The assembly point for today's march was Chater Garden, the site of protest rallies organized in recent weeks by mothers who also wanted to show that the extradition bill is not just the concern of young Hong Kongers. With a far shorter route than, say, those for the mega protest marches of June 9th and 16th, many people who would have had major difficulty completing those others were able to take part, including a silver-haired attendee with one leg who propelled himself along on crutches.
I have to admit: that photo of that determined individual caused me to well up. It also got me thinking back to an assertion made by someone who refuses to believe that the majority of Hong Kongers are against the proposed -- and supposedly now "dead" but not yet withdrawn -- extraditioon bill that even if it really was the case that two million people went out into the streets on June 16th to show their opposition to it, the fact that "only" two million people did so meant that there still are over five million Hong Kongers who have no problems with it.

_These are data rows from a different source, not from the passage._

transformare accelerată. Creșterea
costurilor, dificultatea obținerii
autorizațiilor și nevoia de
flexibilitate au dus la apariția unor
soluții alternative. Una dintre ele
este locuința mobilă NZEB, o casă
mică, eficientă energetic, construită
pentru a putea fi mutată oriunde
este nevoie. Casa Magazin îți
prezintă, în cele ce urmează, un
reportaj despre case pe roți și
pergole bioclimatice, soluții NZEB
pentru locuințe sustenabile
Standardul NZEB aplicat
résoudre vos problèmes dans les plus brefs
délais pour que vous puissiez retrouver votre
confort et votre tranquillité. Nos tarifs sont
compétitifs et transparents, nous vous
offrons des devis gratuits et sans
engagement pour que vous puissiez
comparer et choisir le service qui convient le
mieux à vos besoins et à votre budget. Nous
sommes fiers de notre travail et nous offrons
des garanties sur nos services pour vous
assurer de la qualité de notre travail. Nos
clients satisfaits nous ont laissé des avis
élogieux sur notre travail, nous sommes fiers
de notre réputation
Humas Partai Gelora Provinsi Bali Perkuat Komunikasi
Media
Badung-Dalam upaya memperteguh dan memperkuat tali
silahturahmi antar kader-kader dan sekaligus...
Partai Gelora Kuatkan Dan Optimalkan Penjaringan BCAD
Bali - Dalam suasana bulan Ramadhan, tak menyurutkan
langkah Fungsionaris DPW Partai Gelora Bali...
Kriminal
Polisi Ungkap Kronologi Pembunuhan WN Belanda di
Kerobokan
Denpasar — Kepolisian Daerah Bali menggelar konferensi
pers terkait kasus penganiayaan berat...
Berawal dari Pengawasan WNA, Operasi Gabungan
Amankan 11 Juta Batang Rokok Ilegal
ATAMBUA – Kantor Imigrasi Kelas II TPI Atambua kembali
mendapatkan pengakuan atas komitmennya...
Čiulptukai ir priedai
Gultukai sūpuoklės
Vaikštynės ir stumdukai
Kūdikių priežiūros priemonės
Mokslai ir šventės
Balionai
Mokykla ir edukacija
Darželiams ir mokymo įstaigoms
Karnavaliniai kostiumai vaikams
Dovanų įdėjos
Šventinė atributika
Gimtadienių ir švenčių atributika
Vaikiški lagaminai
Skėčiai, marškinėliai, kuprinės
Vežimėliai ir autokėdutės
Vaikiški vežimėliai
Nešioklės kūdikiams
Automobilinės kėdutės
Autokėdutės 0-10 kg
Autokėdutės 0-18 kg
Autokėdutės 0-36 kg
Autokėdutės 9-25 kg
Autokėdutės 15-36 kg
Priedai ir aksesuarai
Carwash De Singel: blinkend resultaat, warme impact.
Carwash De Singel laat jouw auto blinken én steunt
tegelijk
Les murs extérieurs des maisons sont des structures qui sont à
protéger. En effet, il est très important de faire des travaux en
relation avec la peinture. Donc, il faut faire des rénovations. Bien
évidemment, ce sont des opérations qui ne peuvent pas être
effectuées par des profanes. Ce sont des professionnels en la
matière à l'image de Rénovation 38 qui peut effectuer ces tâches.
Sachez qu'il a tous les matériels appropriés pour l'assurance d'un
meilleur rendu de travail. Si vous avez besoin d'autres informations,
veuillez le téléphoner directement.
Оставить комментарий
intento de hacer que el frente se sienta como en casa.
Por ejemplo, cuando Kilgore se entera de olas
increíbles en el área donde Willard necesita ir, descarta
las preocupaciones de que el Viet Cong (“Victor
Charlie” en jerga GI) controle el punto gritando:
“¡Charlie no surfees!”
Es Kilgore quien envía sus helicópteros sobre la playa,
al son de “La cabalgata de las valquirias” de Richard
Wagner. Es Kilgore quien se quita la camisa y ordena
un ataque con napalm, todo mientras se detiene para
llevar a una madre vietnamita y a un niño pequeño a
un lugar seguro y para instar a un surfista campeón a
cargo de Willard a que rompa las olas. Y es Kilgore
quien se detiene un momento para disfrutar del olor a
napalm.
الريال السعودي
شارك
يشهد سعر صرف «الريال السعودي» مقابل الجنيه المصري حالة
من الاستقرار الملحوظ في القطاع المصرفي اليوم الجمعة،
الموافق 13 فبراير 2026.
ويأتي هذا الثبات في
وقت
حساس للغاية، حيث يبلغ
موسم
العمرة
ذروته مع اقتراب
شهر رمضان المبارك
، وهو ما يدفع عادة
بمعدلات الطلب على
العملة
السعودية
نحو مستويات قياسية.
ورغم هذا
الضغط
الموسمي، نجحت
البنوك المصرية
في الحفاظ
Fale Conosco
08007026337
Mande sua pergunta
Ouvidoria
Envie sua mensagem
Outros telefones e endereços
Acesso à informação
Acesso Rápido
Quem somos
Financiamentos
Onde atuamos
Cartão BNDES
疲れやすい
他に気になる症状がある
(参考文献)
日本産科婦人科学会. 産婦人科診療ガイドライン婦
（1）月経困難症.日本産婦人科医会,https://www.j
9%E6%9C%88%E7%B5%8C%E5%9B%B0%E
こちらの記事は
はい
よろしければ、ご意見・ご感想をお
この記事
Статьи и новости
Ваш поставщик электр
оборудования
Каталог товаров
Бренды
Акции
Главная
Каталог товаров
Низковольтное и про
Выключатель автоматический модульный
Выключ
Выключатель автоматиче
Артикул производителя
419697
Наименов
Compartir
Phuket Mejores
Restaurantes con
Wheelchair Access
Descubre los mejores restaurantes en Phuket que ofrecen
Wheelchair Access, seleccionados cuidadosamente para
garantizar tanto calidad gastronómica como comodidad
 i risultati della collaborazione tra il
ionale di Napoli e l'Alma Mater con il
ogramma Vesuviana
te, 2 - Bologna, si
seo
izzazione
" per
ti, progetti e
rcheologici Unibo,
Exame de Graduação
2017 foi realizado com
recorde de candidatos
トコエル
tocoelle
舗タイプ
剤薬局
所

More specifically, I think that assertion doesn't stand to reason because I am sure there are lots of opponents to the bill whose physical health makes it so that they are unable to go out on the streets to protest against it; and this particularly so since some of the marches are now getting so many people out on the streets at the same time as to literally bring traffic -- foot and vehicular -- to a standstill! And then there also are people unable for other reasons to take part in the protests, including because they have to work on those days and at those times that those protests are taking place.
Among them are those members of the Fourth Estate whose job it is to cover the protests. And while it might be said that the press is supposed to be impartial, the fact of the matter is that, especially after being subjected to police brutality or witnessing this happening to their colleagues -- or "just" fellow humans -- in recent weeks, it is only to be expected that they will end up taking sides. Thus it was that, this past Sunday, Hong Kong journalists and their supporters staged a protest of their own -- against police violence and for press freedom -- and that at this event, signs calling for Carrie Lam to step down along with such as the Hong Kong colonial flag were in evidence as well as blown up photographic evidence of inappropriate policing that has taken place at recent extradition bill protests.
Taken by themselves, today's silver haired protest march and the press' on Sunday might not amount to much, especially in terms of numbers of participants. But I think the fact that they have taken place and are among a whole series of protests occuring in various parts of Hong Kong that have included ones organized by mothers and will include one by social workers later this week as well as more "regular" protest organizers like the Civil Human Rights Front says a great deal about the level -- and varied circles -- of opposition that there is to the extradition bill and Carrie Lam's administration in Hong Kong society these days.